One bill tackles electronic cigarettes or e-cigarettes, and would have the increasingly popular nicotine alternative fall under the Clean Indoor Air Act.
"It's just a habit that we have made unacceptable through society, and this is now starting to encourage new users," said Assemblywoman Linda Rosenthal (D - Manhattan), "and it's the opposite of what's good for the public health."
Another bill would increase the tobacco purchasing age statewide from 18 to 21.
"We want to prevent young people from starting, and that's the most important thing," said Senator Diane Savino (D - Staten Island), "because the older you are when you have your first cigarette, the less likely you are to start."
The bill, known as Tobacco 21, passed the Senate Health Committee on Tuesday. But it has already been made law in eight counties around New York.

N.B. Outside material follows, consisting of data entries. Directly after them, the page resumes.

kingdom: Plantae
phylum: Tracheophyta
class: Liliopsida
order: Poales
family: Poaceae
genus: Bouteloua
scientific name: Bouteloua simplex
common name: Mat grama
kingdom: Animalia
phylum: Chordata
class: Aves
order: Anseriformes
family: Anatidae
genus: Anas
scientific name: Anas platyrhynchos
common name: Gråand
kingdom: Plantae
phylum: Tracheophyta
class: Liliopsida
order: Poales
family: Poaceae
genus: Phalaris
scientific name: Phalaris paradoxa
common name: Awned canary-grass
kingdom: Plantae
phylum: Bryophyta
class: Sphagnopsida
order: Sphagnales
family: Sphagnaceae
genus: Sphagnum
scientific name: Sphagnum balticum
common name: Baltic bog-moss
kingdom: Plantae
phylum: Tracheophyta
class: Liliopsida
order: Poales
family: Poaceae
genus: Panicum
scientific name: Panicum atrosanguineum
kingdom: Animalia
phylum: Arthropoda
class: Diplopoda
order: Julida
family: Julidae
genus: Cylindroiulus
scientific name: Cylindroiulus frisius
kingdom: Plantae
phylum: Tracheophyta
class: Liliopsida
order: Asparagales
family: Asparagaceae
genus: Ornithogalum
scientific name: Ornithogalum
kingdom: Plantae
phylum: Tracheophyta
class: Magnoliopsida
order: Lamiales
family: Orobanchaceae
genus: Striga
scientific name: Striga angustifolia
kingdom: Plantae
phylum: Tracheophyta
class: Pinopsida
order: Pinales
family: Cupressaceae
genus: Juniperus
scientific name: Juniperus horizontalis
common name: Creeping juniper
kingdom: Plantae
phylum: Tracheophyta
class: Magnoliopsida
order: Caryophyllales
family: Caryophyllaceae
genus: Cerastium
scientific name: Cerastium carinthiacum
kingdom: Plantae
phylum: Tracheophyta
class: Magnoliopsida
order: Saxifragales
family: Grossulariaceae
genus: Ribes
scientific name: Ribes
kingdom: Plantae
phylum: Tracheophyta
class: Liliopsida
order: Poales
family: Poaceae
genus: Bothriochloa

"From a business prospective, for the retail industry in our state, it makes more sense to have a consistent application across the state," Savino said. "They all have to comply with it. Our chain stores, our retail outlets."
In the Democratic-led Assembly, the bill regulating e-cigarettes has already passed in previous years. But the Tobacco 21 legislation is yet to advance to the full Assembly floor.
"We'll talk about them internally with the conference," said Assembly Speaker Carl Heastie. "I think cigarette smoking is terrible, and I hope people wouldn't do it. We'll have to see if the conference is ready to move forward with those."
Both measures had been initially included in the state budget proposal from Governor Andrew Cuomo, but dropped by the end of the negotiations.